Les professionnels "se demandent comment ils vont faire tourner leurs services" alors que "les internes travaillent 59 heures par semaine en moyenne", explique aussi à l'AFP Guillaume Bailly, président de l'Intersyndicale nationale des internes. "Ça impliquera forcément une nouvelle charge de travail pour les internes" qui seront dans les services, craint aussi auprès de franceinfo Yassine Bahr, vice-président de la même organisation. D'après lui, cela va également allonger le temps d'attente des patients de manière "inévitable".

Le gouvernement souligne néanmoins que le "trou d'air" lié au nombre moins important d'internes ces prochains mois sera compensé dès l'an prochain. En 2025, l’effet du desserrage du "numerus clausus" (le nombre d'étudiants autorisés à passer en deuxième année), et le rebond du nombre de candidats lié aux redoublants de l'an dernier "devraient conduire à une promotion de 11 000 internes, rebond compensant largement l'effectif de l'année 2024", selon le ministère de la Santé.

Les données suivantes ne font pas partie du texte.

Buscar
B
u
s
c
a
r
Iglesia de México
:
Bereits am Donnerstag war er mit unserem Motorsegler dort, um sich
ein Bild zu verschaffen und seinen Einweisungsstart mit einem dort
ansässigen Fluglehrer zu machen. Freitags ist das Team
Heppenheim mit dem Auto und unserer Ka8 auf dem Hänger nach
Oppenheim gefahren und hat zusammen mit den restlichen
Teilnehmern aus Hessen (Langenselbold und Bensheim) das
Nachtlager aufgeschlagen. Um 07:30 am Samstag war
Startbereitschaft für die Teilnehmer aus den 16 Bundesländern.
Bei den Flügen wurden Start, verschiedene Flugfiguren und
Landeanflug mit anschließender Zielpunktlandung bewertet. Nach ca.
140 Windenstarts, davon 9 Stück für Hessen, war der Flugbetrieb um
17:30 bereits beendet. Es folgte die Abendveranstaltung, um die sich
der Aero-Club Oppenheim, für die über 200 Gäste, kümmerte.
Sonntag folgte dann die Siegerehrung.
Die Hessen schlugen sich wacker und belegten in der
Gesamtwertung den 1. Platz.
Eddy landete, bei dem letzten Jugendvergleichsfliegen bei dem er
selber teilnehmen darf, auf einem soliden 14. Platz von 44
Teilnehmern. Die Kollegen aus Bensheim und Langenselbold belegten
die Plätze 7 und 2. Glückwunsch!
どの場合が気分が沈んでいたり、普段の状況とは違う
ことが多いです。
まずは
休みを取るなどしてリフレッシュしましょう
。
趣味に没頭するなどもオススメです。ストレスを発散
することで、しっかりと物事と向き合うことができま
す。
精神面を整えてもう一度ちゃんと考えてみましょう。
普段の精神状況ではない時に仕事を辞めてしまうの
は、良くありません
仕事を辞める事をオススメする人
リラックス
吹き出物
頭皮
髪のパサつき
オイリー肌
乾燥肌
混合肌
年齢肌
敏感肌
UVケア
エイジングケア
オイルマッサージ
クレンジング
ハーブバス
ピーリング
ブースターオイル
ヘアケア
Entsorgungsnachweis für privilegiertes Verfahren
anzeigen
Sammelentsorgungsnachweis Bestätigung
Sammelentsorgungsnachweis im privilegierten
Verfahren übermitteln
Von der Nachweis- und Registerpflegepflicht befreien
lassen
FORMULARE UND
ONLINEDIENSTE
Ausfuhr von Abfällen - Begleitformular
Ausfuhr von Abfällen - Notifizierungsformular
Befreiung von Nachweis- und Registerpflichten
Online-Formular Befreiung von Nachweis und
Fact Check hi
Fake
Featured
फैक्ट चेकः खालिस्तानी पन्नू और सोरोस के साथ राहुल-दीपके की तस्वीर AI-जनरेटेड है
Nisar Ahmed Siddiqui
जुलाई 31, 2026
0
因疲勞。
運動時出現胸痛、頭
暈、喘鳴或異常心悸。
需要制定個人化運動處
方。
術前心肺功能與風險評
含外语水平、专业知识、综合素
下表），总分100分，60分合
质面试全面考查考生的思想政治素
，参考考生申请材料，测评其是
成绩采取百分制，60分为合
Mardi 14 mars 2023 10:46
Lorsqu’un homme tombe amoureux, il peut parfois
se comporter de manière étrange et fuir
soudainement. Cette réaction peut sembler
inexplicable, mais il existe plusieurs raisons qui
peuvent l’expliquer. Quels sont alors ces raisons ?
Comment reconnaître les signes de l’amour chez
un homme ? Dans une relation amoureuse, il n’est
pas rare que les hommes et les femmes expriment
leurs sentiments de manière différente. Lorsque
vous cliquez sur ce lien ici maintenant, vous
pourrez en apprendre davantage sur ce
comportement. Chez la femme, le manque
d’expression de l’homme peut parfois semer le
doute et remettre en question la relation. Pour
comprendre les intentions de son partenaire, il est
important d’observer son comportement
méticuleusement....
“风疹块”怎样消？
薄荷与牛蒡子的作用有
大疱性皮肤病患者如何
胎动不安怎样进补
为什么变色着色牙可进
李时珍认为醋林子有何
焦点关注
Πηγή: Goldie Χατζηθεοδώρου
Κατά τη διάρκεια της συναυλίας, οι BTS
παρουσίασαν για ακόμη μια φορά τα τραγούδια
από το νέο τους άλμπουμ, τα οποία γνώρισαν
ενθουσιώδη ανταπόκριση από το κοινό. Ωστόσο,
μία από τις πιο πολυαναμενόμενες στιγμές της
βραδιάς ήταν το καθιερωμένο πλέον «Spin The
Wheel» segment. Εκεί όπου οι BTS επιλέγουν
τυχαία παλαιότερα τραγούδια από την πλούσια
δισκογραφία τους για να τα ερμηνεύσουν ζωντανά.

Que répond le gouvernement ?

En dépit de la grogne du secteur et du succès de la pétition lancée par les internes, le gouvernement ne compte pas changer d'avis. "Il n'y a pas de perte de chance pour l'actuelle promotion car la baisse [du nombre de postes] est proportionnelle à leur nombre, souligne le cabinet du Premier ministre. Ainsi, un rang de classement de l'année dernière ne peut pas servir d'argument pour comparer les spécialités obtenues." Par ailleurs, et comme chaque année, "le nombre de postes proposé est supérieur de 2% au nombre d'admis pour laisser du choix même aux derniers".

Quant aux choix des postes supprimés, "la répartition a été faite (...) pour servir au mieux les intérêts de la population" en fonction "des tensions d'effectifs constatés dans les spécialités". "Les étudiants en médecine savent dès le début de leurs études que l'accès aux spécialités et aux territoires de formation est déterminé par les besoins de la population et non par les préférences seules des étudiants", estime aussi Matignon. "Certaines spécialités prioritaires ont été préservées : le nombre de postes en pédiatrie a diminué de seulement 6,9% et le nombre de postes en psychiatrie de seulement 11,9%", relève le ministère de la Santé. "Ceci est compensé par la mise à contribution [la suppression de postes] de certaines spécialités, notamment la chirurgie esthétique", justifie le cabinet de Gabriel Attal.

Pour pallier le manque créé par la baisse du nombre d'internes, le gouvernement envisage de recourir temporairement à des médecins étrangers, communément appelés des "faisant fonction d'interne" (FFI). Ces praticiens, moins coûteux, sont parfois moins bien formés, estiment les internes.